* Activity:
Each entry below should appear again exactly as written, without pictures.

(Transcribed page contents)
::::

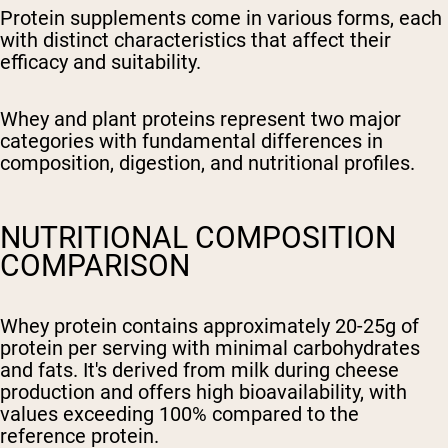
Protein supplements come in various forms, each
with distinct characteristics that affect their
efficacy and suitability.
Whey and plant proteins represent two major
categories with fundamental differences in
composition, digestion, and nutritional profiles.
NUTRITIONAL COMPOSITION
COMPARISON
Whey protein contains approximately 20-25g of
protein per serving with minimal carbohydrates
and fats. It's derived from milk during cheese
production and offers high bioavailability, with
values exceeding 100% compared to the
reference protein.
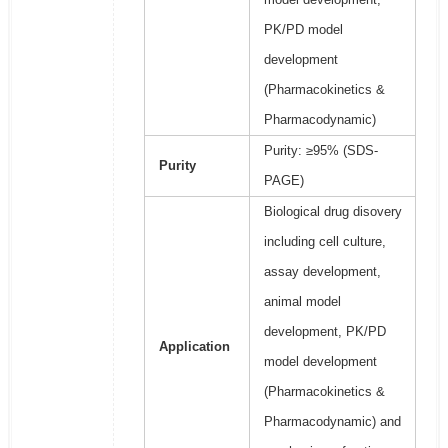
PK/PD model
development
(Pharmacokinetics &
Pharmacodynamic)
Purity: ≥95% (SDS-
Purity
PAGE)
Biological drug disovery
including cell culture,
assay development,
animal model
development, PK/PD
Application
model development
(Pharmacokinetics &
Pharmacodynamic) and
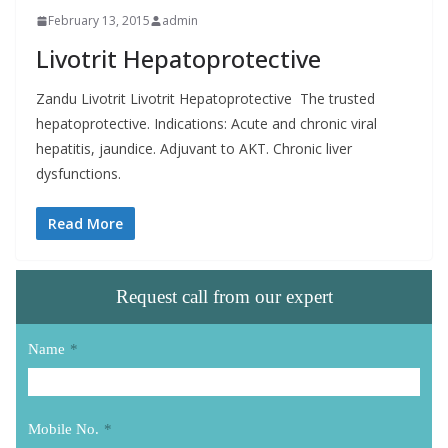
February 13, 2015
admin
Livotrit Hepatoprotective
Zandu Livotrit Livotrit Hepatoprotective The trusted
hepatoprotective. Indications: Acute and chronic viral
hepatitis, jaundice. Adjuvant to AKT. Chronic liver
dysfunctions.
Read More
Request call from our expert
Name
*
Mobile No.
*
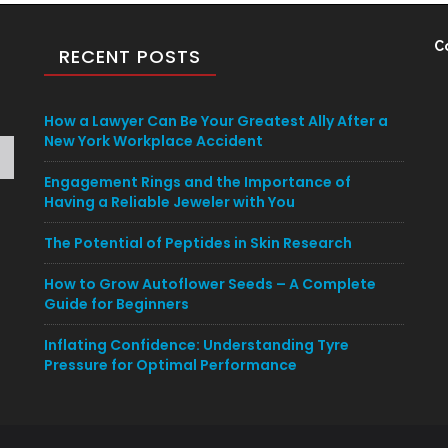
C
RECENT POSTS
How a Lawyer Can Be Your Greatest Ally After a
New York Workplace Accident
Engagement Rings and the Importance of
Having a Reliable Jeweler with You
The Potential of Peptides in Skin Research
How to Grow Autoflower Seeds – A Complete
Guide for Beginners
Inflating Confidence: Understanding Tyre
Pressure for Optimal Performance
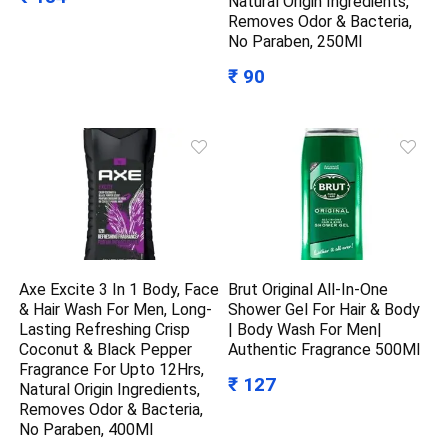
Natural Origin Ingredients,
Removes Odor & Bacteria,
No Paraben, 250Ml
₹ 90
Axe Excite 3 In 1 Body, Face
Brut Original All-In-One
& Hair Wash For Men, Long-
Shower Gel For Hair & Body
Lasting Refreshing Crisp
| Body Wash For Men|
Coconut & Black Pepper
Authentic Fragrance 500Ml
Fragrance For Upto 12Hrs,
₹ 127
Natural Origin Ingredients,
Removes Odor & Bacteria,
No Paraben, 400Ml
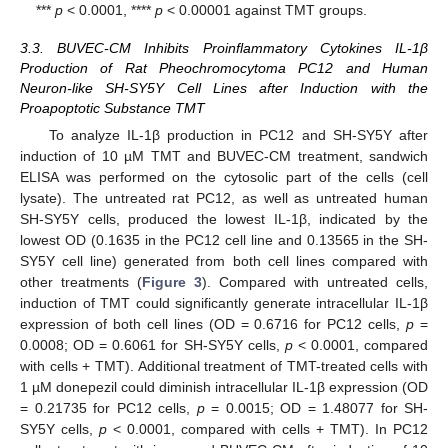
***
p
< 0.0001, ****
p
< 0.00001 against TMT groups.
3.3. BUVEC-CM Inhibits Proinflammatory Cytokines IL-1β
Production of Rat Pheochromocytoma PC12 and Human
Neuron-like SH-SY5Y Cell Lines after Induction with the
Proapoptotic Substance TMT
To analyze IL-1β production in PC12 and SH-SY5Y after
induction of 10 µM TMT and BUVEC-CM treatment, sandwich
ELISA was performed on the cytosolic part of the cells (cell
lysate). The untreated rat PC12, as well as untreated human
SH-SY5Y cells, produced the lowest IL-1β, indicated by the
lowest OD (0.1635 in the PC12 cell line and 0.13565 in the SH-
SY5Y cell line) generated from both cell lines compared with
other treatments (
Figure 3
). Compared with untreated cells,
induction of TMT could significantly generate intracellular IL-1β
expression of both cell lines (OD = 0.6716 for PC12 cells,
p
=
0.0008; OD = 0.6061 for SH-SY5Y cells,
p
< 0.0001, compared
with cells + TMT). Additional treatment of TMT-treated cells with
1 µM donepezil could diminish intracellular IL-1β expression (OD
= 0.21735 for PC12 cells,
p
= 0.0015; OD = 1.48077 for SH-
SY5Y cells,
p
< 0.0001, compared with cells + TMT). In PC12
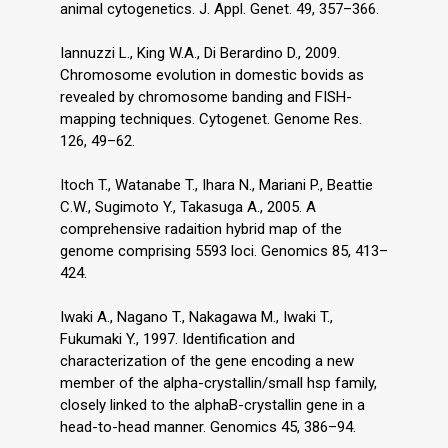
animal cytogenetics. J. Appl. Genet. 49, 357–366.
Iannuzzi L., King W.A., Di Berardino D., 2009.
Chromosome evolution in domestic bovids as
revealed by chromosome banding and FISH-
mapping techniques. Cytogenet. Genome Res.
126, 49–62.
Itoch T., Watanabe T., Ihara N., Mariani P., Beattie
C.W., Sugimoto Y., Takasuga A., 2005. A
comprehensive radaition hybrid map of the
genome comprising 5593 loci. Genomics 85, 413–
424.
Iwaki A., Nagano T., Nakagawa M., Iwaki T.,
Fukumaki Y., 1997. Identification and
characterization of the gene encoding a new
member of the alpha-crystallin/small hsp family,
closely linked to the alphaB-crystallin gene in a
head-to-head manner. Genomics 45, 386–94.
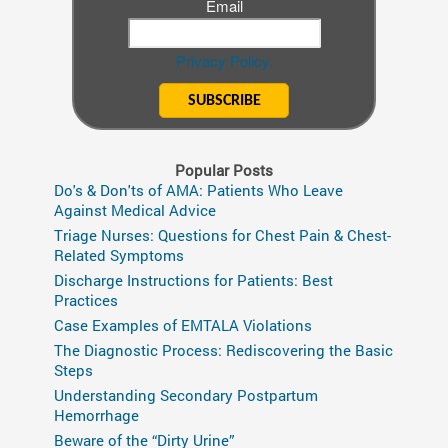
Email
Privacy Policy.
Popular Posts
Do's & Don'ts of AMA: Patients Who Leave
Against Medical Advice
Triage Nurses: Questions for Chest Pain & Chest-
Related Symptoms
Discharge Instructions for Patients: Best
Practices
Case Examples of EMTALA Violations
The Diagnostic Process: Rediscovering the Basic
Steps
Understanding Secondary Postpartum
Hemorrhage
Beware of the “Dirty Urine”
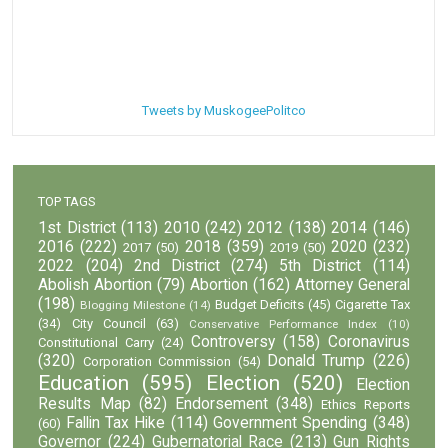
Tweets by MuskogeePolitco
TOP TAGS
1st District
(113)
2010
(242)
2012
(138)
2014
(146)
2016
(222)
2018
(359)
2020
(232)
2017
(50)
2019
(50)
2022
(204)
2nd District
(274)
5th District
(114)
Abolish Abortion
(79)
Abortion
(162)
Attorney General
(198)
Budget Deficits
(45)
Cigarette Tax
Blogging Milestone
(14)
(34)
City Council
(63)
Conservative Performance Index
(10)
Controversy
(158)
Coronavirus
Constitutional Carry
(24)
(320)
Donald Trump
(226)
Corporation Commission
(54)
Education
(595)
Election
(520)
Election
Results Map
(82)
Endorsement
(348)
Ethics Reports
Fallin Tax Hike
(114)
Government Spending
(348)
(60)
Governor
(224)
Gubernatorial Race
(213)
Gun Rights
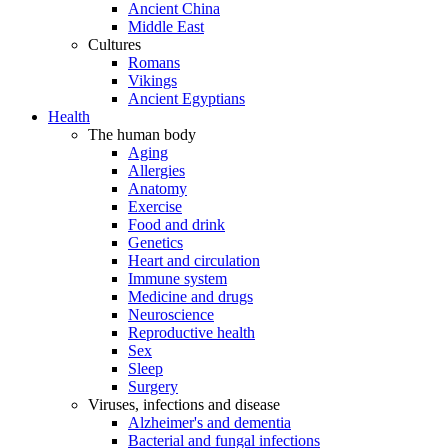
Ancient China
Middle East
Cultures
Romans
Vikings
Ancient Egyptians
Health
The human body
Aging
Allergies
Anatomy
Exercise
Food and drink
Genetics
Heart and circulation
Immune system
Medicine and drugs
Neuroscience
Reproductive health
Sex
Sleep
Surgery
Viruses, infections and disease
Alzheimer's and dementia
Bacterial and fungal infections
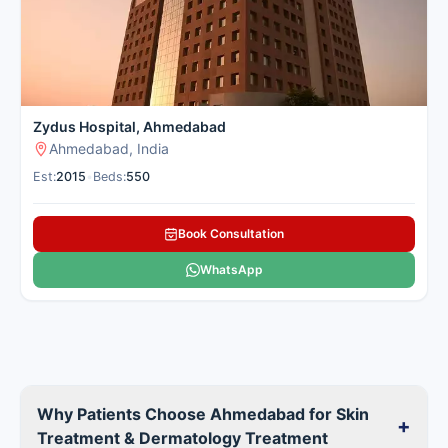
Zydus Hospital, Ahmedabad
Ahmedabad, India
Est:
2015
•
Beds:
550
Book Consultation
WhatsApp
Why Patients Choose Ahmedabad for Skin
+
Treatment & Dermatology Treatment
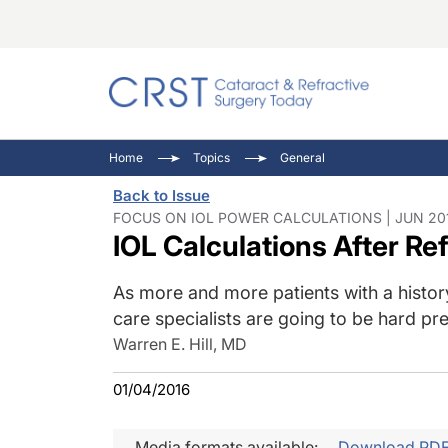
Catara
CRST: 
Innovat
Home
Topics
General
Comorb
Eyewir
Inside
Back to Issue
Cornea
Ophtha
Video 
FOCUS ON IOL POWER CALCULATIONS | JUN 201
IOL Calculations After Re
Ocular
Pupil 
As more and more patients with a history
care specialists are going to be hard p
Warren E. Hill, MD
01/04/2016
Media formats available:
Download PD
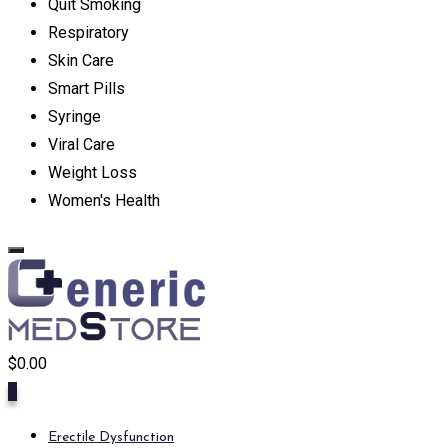
Quit Smoking
Respiratory
Skin Care
Smart Pills
Syringe
Viral Care
Weight Loss
Women's Health
$
0.00
0
Erectile Dysfunction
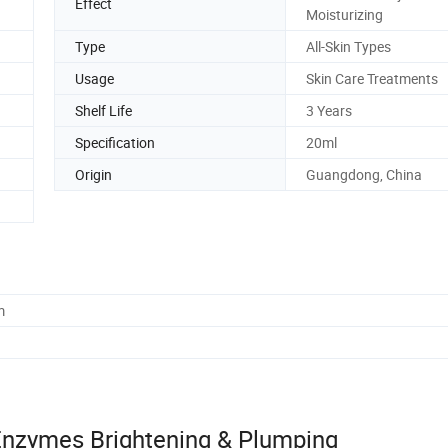
Effect
Moisturizing
Type
All-Skin Types
Usage
Skin Care Treatments
Shelf Life
3 Years
Specification
20ml
Origin
Guangdong, China
m
-Enzymes Brightening & Plumping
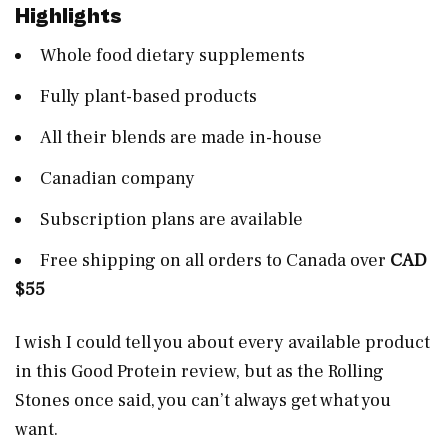
Highlights
Whole food dietary supplements
Fully plant-based products
All their blends are made in-house
Canadian company
Subscription plans are available
Free shipping on all orders to Canada over
CAD
$55
I wish I could tell you about every available product
in this Good Protein review, but as the Rolling
Stones once said, you can’t always get what you
want.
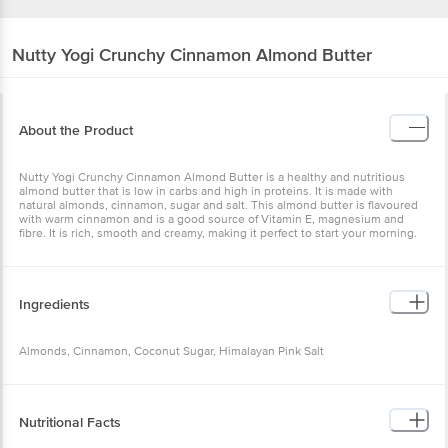
Nutty Yogi
Crunchy Cinnamon Almond Butter
About the Product
Nutty Yogi Crunchy Cinnamon Almond Butter is a healthy and nutritious
almond butter that is low in carbs and high in proteins. It is made with
natural almonds, cinnamon, sugar and salt. This almond butter is flavoured
with warm cinnamon and is a good source of Vitamin E, magnesium and
fibre. It is rich, smooth and creamy, making it perfect to start your morning.
Ingredients
Almonds, Cinnamon, Coconut Sugar, Himalayan Pink Salt
Nutritional Facts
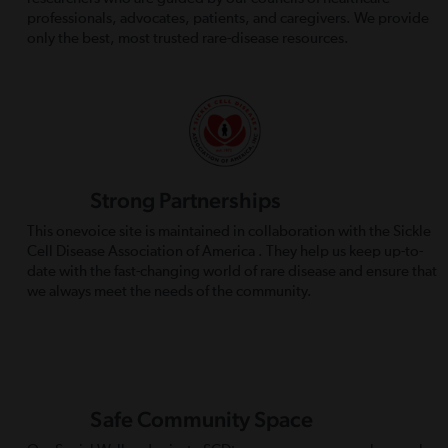
professionals, advocates, patients, and caregivers. We provide
only the best, most trusted rare-disease resources.
Strong Partnerships
This onevoice site is maintained in collaboration with the Sickle
Cell Disease Association of America . They help us keep up-to-
date with the fast-changing world of rare disease and ensure that
we always meet the needs of the community.
Safe Community Space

::::

* Result of this exercise:
Protein supplements come in various forms, each
with distinct characteristics that affect their
efficacy and suitability.
Whey and plant proteins represent two major
categories with fundamental differences in
composition, digestion, and nutritional profiles.
NUTRITIONAL COMPOSITION
COMPARISON
Whey protein contains approximately 20-25g of
protein per serving with minimal carbohydrates
and fats. It's derived from milk during cheese
production and offers high bioavailability, with
values exceeding 100% compared to the
reference protein.
PK/PD model
development
(Pharmacokinetics &
Pharmacodynamic)
Purity: ≥95% (SDS-
Purity
PAGE)
Biological drug disovery
including cell culture,
assay development,
animal model
development, PK/PD
Application
model development
(Pharmacokinetics &
Pharmacodynamic) and
February 13, 2015
admin
Livotrit Hepatoprotective
Zandu Livotrit Livotrit Hepatoprotective The trusted
hepatoprotective. Indications: Acute and chronic viral
hepatitis, jaundice. Adjuvant to AKT. Chronic liver
dysfunctions.
Read More
Request call from our expert
Name
*
Mobile No.
*
C
RECENT POSTS
How a Lawyer Can Be Your Greatest Ally After a
New York Workplace Accident
Engagement Rings and the Importance of
Having a Reliable Jeweler with You
The Potential of Peptides in Skin Research
How to Grow Autoflower Seeds – A Complete
Guide for Beginners
Inflating Confidence: Understanding Tyre
Pressure for Optimal Performance
Natural Origin Ingredients,
Removes Odor & Bacteria,
No Paraben, 250Ml
₹ 90
Axe Excite 3 In 1 Body, Face
Brut Original All-In-One
& Hair Wash For Men, Long-
Shower Gel For Hair & Body
Lasting Refreshing Crisp
| Body Wash For Men|
Coconut & Black Pepper
Authentic Fragrance 500Ml
Fragrance For Upto 12Hrs,
₹ 127
Natural Origin Ingredients,
Removes Odor & Bacteria,
No Paraben, 400Ml
***
p
< 0.0001, ****
p
< 0.00001 against TMT groups.
3.3. BUVEC-CM Inhibits Proinflammatory Cytokines IL-1β
Production of Rat Pheochromocytoma PC12 and Human
Neuron-like SH-SY5Y Cell Lines after Induction with the
Proapoptotic Substance TMT
To analyze IL-1β production in PC12 and SH-SY5Y after
induction of 10 µM TMT and BUVEC-CM treatment, sandwich
ELISA was performed on the cytosolic part of the cells (cell
lysate). The untreated rat PC12, as well as untreated human
SH-SY5Y cells, produced the lowest IL-1β, indicated by the
lowest OD (0.1635 in the PC12 cell line and 0.13565 in the SH-
SY5Y cell line) generated from both cell lines compared with
other treatments (
Figure 3
). Compared with untreated cells,
induction of TMT could significantly generate intracellular IL-1β
expression of both cell lines (OD = 0.6716 for PC12 cells,
p
=
0.0008; OD = 0.6061 for SH-SY5Y cells,
p
< 0.0001, compared
with cells + TMT). Additional treatment of TMT-treated cells with
1 µM donepezil could diminish intracellular IL-1β expression (OD
= 0.21735 for PC12 cells,
p
= 0.0015; OD = 1.48077 for SH-
SY5Y cells,
p
< 0.0001, compared with cells + TMT). In PC12
animal cytogenetics. J. Appl. Genet. 49, 357–366.
Iannuzzi L., King W.A., Di Berardino D., 2009.
Chromosome evolution in domestic bovids as
revealed by chromosome banding and FISH-
mapping techniques. Cytogenet. Genome Res.
126, 49–62.
Itoch T., Watanabe T., Ihara N., Mariani P., Beattie
C.W., Sugimoto Y., Takasuga A., 2005. A
comprehensive radaition hybrid map of the
genome comprising 5593 loci. Genomics 85, 413–
424.
Iwaki A., Nagano T., Nakagawa M., Iwaki T.,
Fukumaki Y., 1997. Identification and
characterization of the gene encoding a new
member of the alpha-crystallin/small hsp family,
closely linked to the alphaB-crystallin gene in a
head-to-head manner. Genomics 45, 386–94.
Email
Privacy Policy.
Popular Posts
Do's & Don'ts of AMA: Patients Who Leave
Against Medical Advice
Triage Nurses: Questions for Chest Pain & Chest-
Related Symptoms
Discharge Instructions for Patients: Best
Practices
Case Examples of EMTALA Violations
The Diagnostic Process: Rediscovering the Basic
Steps
Understanding Secondary Postpartum
Hemorrhage
Beware of the “Dirty Urine”
Tweets by MuskogeePolitco
TOP TAGS
1st District
(113)
2010
(242)
2012
(138)
2014
(146)
2016
(222)
2018
(359)
2020
(232)
2017
(50)
2019
(50)
2022
(204)
2nd District
(274)
5th District
(114)
Abolish Abortion
(79)
Abortion
(162)
Attorney General
(198)
Budget Deficits
(45)
Cigarette Tax
Blogging Milestone
(14)
(34)
City Council
(63)
Conservative Performance Index
(10)
Controversy
(158)
Coronavirus
Constitutional Carry
(24)
(320)
Donald Trump
(226)
Corporation Commission
(54)
Education
(595)
Election
(520)
Election
Results Map
(82)
Endorsement
(348)
Ethics Reports
Fallin Tax Hike
(114)
Government Spending
(348)
(60)
Governor
(224)
Gubernatorial Race
(213)
Gun Rights
Ancient China
Middle East
Cultures
Romans
Vikings
Ancient Egyptians
Health
The human body
Aging
Allergies
Anatomy
Exercise
Food and drink
Genetics
Heart and circulation
Immune system
Medicine and drugs
Neuroscience
Reproductive health
Sex
Sleep
Surgery
Viruses, infections and disease
Alzheimer's and dementia
Bacterial and fungal infections
Zydus Hospital, Ahmedabad
Ahmedabad, India
Est:
2015
•
Beds:
550
Book Consultation
WhatsApp
Why Patients Choose Ahmedabad for Skin
+
Treatment & Dermatology Treatment
Catara
CRST: 
Innovat
Home
Topics
General
Comorb
Eyewir
Inside
Back to Issue
Cornea
Ophtha
Video 
FOCUS ON IOL POWER CALCULATIONS | JUN 201
IOL Calculations After Re
Ocular
Pupil 
As more and more patients with a history
care specialists are going to be hard p
Warren E. Hill, MD
01/04/2016
Media formats available:
Download PD
Quit Smoking
Respiratory
Skin Care
Smart Pills
Syringe
Viral Care
Weight Loss
Women's Health
$
0.00
0
Erectile Dysfunction
Effect
Moisturizing
Type
All-Skin Types
Usage
Skin Care Treatments
Shelf Life
3 Years
Specification
20ml
Origin
Guangdong, China
m
-Enzymes Brightening & Plumping
Highlights
Whole food dietary supplements
Fully plant-based products
All their blends are made in-house
Canadian company
Subscription plans are available
Free shipping on all orders to Canada over
CAD
$55
I wish I could tell you about every available product
in this Good Protein review, but as the Rolling
Stones once said, you can’t always get what you
want.
Nutty Yogi
Crunchy Cinnamon Almond Butter
About the Product
Nutty Yogi Crunchy Cinnamon Almond Butter is a healthy and nutritious
almond butter that is low in carbs and high in proteins. It is made with
natural almonds, cinnamon, sugar and salt. This almond butter is flavoured
with warm cinnamon and is a good source of Vitamin E, magnesium and
fibre. It is rich, smooth and creamy, making it perfect to start your morning.
Ingredients
Almonds, Cinnamon, Coconut Sugar, Himalayan Pink Salt
Nutritional Facts
professionals, advocates, patients, and caregivers. We provide
only the best, most trusted rare-disease resources.
Strong Partnerships
This onevoice site is maintained in collaboration with the Sickle
Cell Disease Association of America . They help us keep up-to-
date with the fast-changing world of rare disease and ensure that
we always meet the needs of the community.
Safe Community Space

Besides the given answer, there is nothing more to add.